One of Solomonov’s longtime personal fascinations has been chicken schnitzel, a humble dish as they go — and one appropriated from central Europe to become an iconic dish for generations of Israelis. The version at K’far may be his finest take yet — the typical matzoh meal crust subbed out with the shredded phyllo dough known as kataifi, which Solomonov says makes it “extra crispy.” Condiments now include schug and Yemenite pickle. (Prediction: If 2022 was the year of the chicken sandwich, expect next year to bring schnitzel in every corner.) 

This isn’t to overlook other main courses, like a deboned half-chicken dusted with za’atar and brick-cooked over charcoal; or a version of chraime, the traditional North African fish stew, made with grouper and green garbanzos. Or a bone-in short rib to share, accented with passionfruit, reminiscent of the version upstairs at Laser Wolf. 

4. Don’t worry. The hummus cometh.

On deck at K’far? Solomonov’s stupendous hummus, made famous at Zahav; a highlight among the mezze at Laser Wolf; and perhaps most notably — if wistfully — the centerpiece of the dishes at Dizengoff, his short-lived Chelsea Market replication of the Philly original. Dizengoff’s hummus was a sensation among New Yorkers — both the hummus itself, but also its variations, with substantial toppings like romanesco with pine nuts and a lamb stew. 

To start, K’far has a lunchtime version with green tehina that echoes the familiar one at Zahav. But keep an eye out for Dizengoffish iterations to resurface. Those were the perfect meal in a bowl, so this a very auspicious bit of news.

5. Really, stay all day. It’s fine.

K’far has daytime eating in its DNA, which means it starts strong with breakfast — a labneh parfait and eggs with merguez, in addition to the baked goods. And the intent is that you can linger through the day, which K’far’s location in the Hoxton lobby certainly enables. 
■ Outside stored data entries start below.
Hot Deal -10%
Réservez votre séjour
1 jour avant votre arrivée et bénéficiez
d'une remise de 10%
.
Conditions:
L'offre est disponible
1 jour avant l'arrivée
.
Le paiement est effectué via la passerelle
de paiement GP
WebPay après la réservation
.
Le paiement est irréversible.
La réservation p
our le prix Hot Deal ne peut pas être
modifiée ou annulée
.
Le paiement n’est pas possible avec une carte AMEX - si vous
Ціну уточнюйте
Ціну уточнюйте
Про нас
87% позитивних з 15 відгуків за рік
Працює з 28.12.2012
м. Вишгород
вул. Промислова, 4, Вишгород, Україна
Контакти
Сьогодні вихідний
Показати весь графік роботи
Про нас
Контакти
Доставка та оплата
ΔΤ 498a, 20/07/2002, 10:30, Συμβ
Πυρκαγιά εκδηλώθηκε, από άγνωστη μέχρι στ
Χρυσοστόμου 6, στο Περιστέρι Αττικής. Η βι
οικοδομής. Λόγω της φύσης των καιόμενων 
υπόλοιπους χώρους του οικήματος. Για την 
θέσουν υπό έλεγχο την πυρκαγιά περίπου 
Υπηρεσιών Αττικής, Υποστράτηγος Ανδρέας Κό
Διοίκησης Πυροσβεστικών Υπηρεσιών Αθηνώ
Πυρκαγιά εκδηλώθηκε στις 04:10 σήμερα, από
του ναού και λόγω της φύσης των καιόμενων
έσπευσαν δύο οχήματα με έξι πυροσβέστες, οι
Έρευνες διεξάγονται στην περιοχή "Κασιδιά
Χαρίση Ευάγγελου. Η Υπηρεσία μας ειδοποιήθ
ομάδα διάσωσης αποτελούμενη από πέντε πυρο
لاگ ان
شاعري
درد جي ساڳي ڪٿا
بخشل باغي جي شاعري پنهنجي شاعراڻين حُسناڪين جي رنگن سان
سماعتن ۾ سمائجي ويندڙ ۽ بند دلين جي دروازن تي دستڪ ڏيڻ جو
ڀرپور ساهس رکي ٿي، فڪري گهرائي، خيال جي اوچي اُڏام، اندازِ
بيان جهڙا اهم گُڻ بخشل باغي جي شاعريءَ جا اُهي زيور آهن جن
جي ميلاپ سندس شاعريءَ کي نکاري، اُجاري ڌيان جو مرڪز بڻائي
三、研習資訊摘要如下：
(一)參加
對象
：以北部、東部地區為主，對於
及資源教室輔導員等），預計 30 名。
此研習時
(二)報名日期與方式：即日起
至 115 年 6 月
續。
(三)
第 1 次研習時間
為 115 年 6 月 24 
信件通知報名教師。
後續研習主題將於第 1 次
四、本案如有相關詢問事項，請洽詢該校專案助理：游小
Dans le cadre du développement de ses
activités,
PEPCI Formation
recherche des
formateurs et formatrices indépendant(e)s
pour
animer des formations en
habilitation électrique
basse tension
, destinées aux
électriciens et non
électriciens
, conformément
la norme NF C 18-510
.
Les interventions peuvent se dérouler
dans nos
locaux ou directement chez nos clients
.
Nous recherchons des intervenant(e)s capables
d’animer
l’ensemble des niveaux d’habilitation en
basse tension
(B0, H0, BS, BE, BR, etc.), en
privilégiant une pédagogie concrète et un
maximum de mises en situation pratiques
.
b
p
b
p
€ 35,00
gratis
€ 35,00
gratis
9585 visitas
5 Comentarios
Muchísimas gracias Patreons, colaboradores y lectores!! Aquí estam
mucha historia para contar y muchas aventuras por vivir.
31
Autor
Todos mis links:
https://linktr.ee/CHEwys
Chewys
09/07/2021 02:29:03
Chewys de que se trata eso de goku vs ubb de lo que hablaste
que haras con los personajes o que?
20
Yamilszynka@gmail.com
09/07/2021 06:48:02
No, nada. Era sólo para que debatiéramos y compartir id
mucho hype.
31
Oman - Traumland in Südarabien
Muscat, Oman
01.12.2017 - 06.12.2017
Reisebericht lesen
It also provides a significant addition to the lunch roster in north Brooklyn, which has been less robust since the pandemic. Given the proliferation of shared workspaces nearby, figure this will be a popular draw for casual business meetings (and to escape the tyranny of all-day Slack).

Also, brunch is coming soon. There will be shakshuka.

6. And then, the day drinking.

“All day” extends to beverages, by the way. The cocktail selections include a celery, gin, and tonic, which is likely what Katz’s would serve as a boozy Cel-Ray twist; a Persian margarita with black lime; and the eminently sessionable Lemonana spritz, with Aperol, sparkling wine and verbena.  Also mostly local beers, a largely European set of wines, and the Skinny QT, a non-alcoholic version of the celery tonic.